Technically I’m not a grave robber per se, though I get accused of it on a daily basis and I do use dead human bodies for purpose which they are not generally intended. But let it be known that I have never robbed an actual grave site to get said bodies.
I am the creator behind Dolls and Dead Things, most known for unique jewelry and dolls containing real human bone. The thing that I get asked the most is probably the same thing you are thinking right now – “where do you get human bones?”. And now we come to the grave robbing.
Most people, I think, at first are a bit surprised to learn that it is entirely legal to own, buy, sell and use human bones in the US. Get your hands on someone’s skeleton and it’s up to your every whim and fancy what exactly you want to do with it.
Although there are exceptions to every rule, you can’t own bones from Native American burial sites, or from any anthropological sources and for some reason Georgia and Tennessee aren’t too fond of you harboring dead people. Well, most places frown upon having meaty dead bodies lying around, but by in large, states aren’t too fussed if you’re just hanging out with a bag of bones. So where do you get bones then, without going all Dahmer or resorting to digging up burial sites? (two things which are labor intensive, ridiculously messy and incredibly illegal, not to mention that I have a feeling there might be some nasty karma hanging over your head for awhile).
Mostly you get them from scientific establishments, schools, research institutes anywhere that has a steady supply of dead people and a nice pot of leftovers after they’ve poked, prodded, hack sawed and researched away on them. So then it’s up to the institute – burn them, bury them or sell them on for fun and profit, ok, not fun necessarily, not until I get them anyway.
So then it would seem that the previously living specimens were people who had donated their bodies to science, they were never buried and therefore graves were never technically robbed. Sure they probably never imagined that their left femur was going to be wearing a top hat and paisley print doll vest but I seriously doubt they care at this point. There is a hitch in this neat and tidy little system of bone trade. Most of the bodies for sell in the US aren’t American.
Right now most of the bones that get passed around are from China (in the 80s India made it illegal for their bones to be exported and traded, before then they were the biggest bone supplier). And to be honest I doubt there are few American sources that spend a lot of time delving into the how, what, why and where of their dead Chinese friends. Really that is neither here nor there because just recently China has tightened up their bone trade and they are cutting off supply. This means that it may become incredibly difficult to actually come by legal bones in the near future and artists like me are just going to have to fondly remember the good old days of being able to have our way with dead people.
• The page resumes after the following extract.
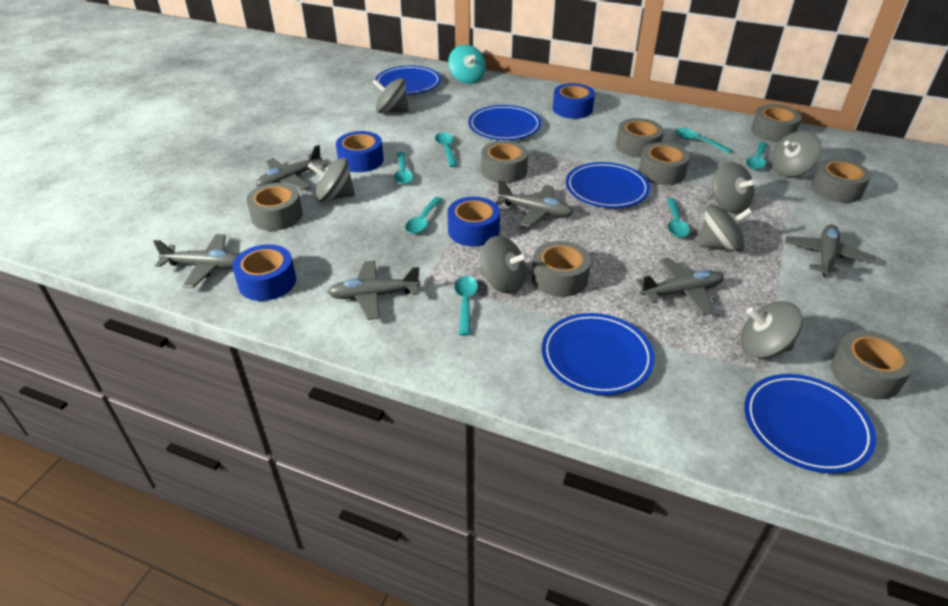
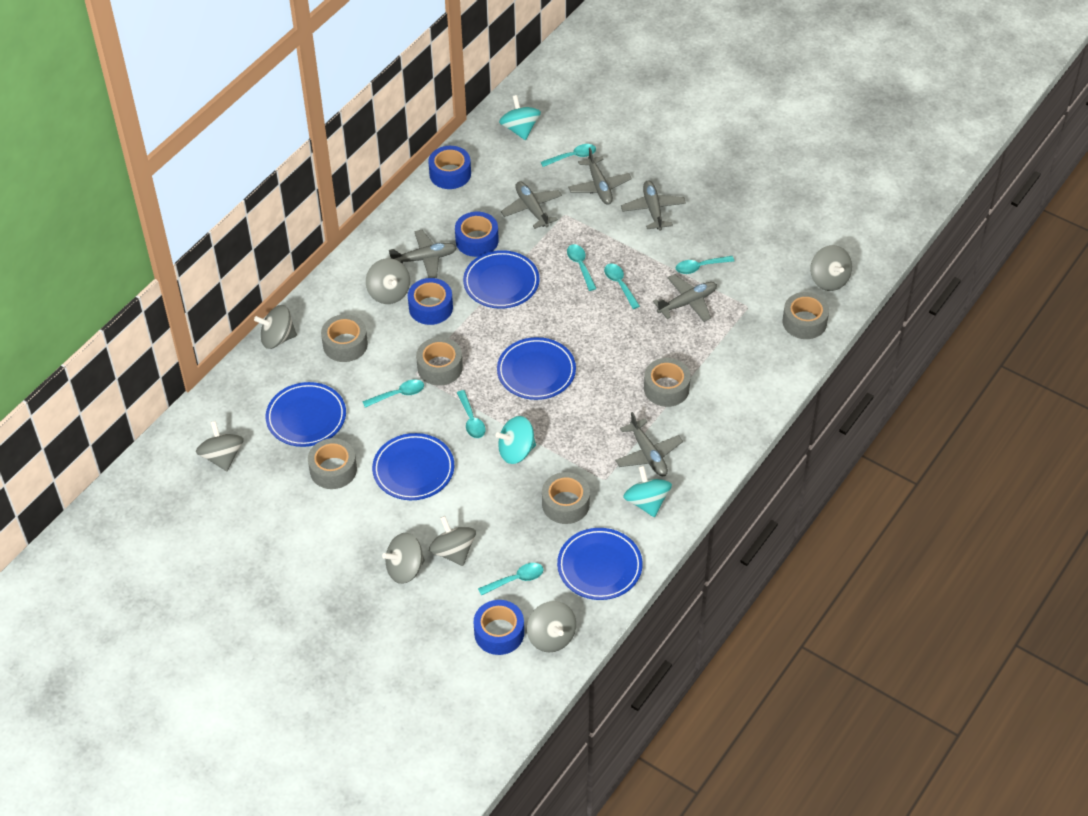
grey tape: 8 -> 6
turquoise spinning top: 1 -> 3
Don’t fear for Dolls and Dead Things however, if the bone trade disappears, there is a large scale plan slowly at work. Much like I would imagine serial killers and cannibals feel (although please note I have no interest in killing nor eating another human, however, “accidental cannibalism” is a job hazard and I will tell you about that another time) – once you spend some time with dead guys you kind of get addicted to it and you want to be around dead people all the time. Weird and creepy but oh so true.
So it has come to pass that while I work on my pretty little dead dolls (and the fact that I design, cut and sew every piece of their clothing by hand without the help of sewing machines, patterns or pre made pieces means that each one takes up a good deal of time) I am also slowly making my way through a school of Mortuary Sciences.
I don’t fully intend to become an undertaker to harvest my clients for art material, rather I have learned that I really enjoy the company of the dead. I also have a vast reverence for what death means to those still living as well as a great respect for those recently departed and what it means to have just lost life. I want to be a good mortician, creating the experience of a final good bye that leaves the dead in state of suspended beauty and the living in a state of serene peace. But it’s not all going to be solemn morticianry and satin lined pine boxes. I am going to fully admit that my plan is to someday, and I realize this is a way into the future, be able to have people excited about the concept of me being their mortician because I want to create life size versions of my dolls
Don’t start calling authorities on me just yet!
I don’t want to do solitary, midnight back room flesh sculptures only to be found out and splashed all over CNN for a couple of days until someone does something more interestingly sinister. I want it to be the next big thing in being dead, I want to be your alternative to the grave, I want people to willingly leave me their bodies for artistic purposes.
I want to create large scale, elaborate versions of my dolls with whole real bodies, and preserve them as well as possible, so they may last and be viewed for years after. Imagine theme funerals, where the deceased is craftily and wonderfully done up to look like The Queen of Hearts and an entire mourning room done in pretty, lacy hearts and shades of red, now that would be a way to send someone to the other side.
The reason this is way into the future isn’t for lack of volunteers, I’ve had quite a few people say they would happily leave remains to my care to do with as I pleased, the first thing is that I would need to be thoroughly educated in embalming and otherwise preserving and restoring human bodies. I know a lot about the bones but have yet to actually work with any meaty bits, however, we are getting there little by little.
The other and much wider obstacle is over coming society’s general feelings and fears about death….but that will be a subject for another letter from the very cluttered desk of this grave robber.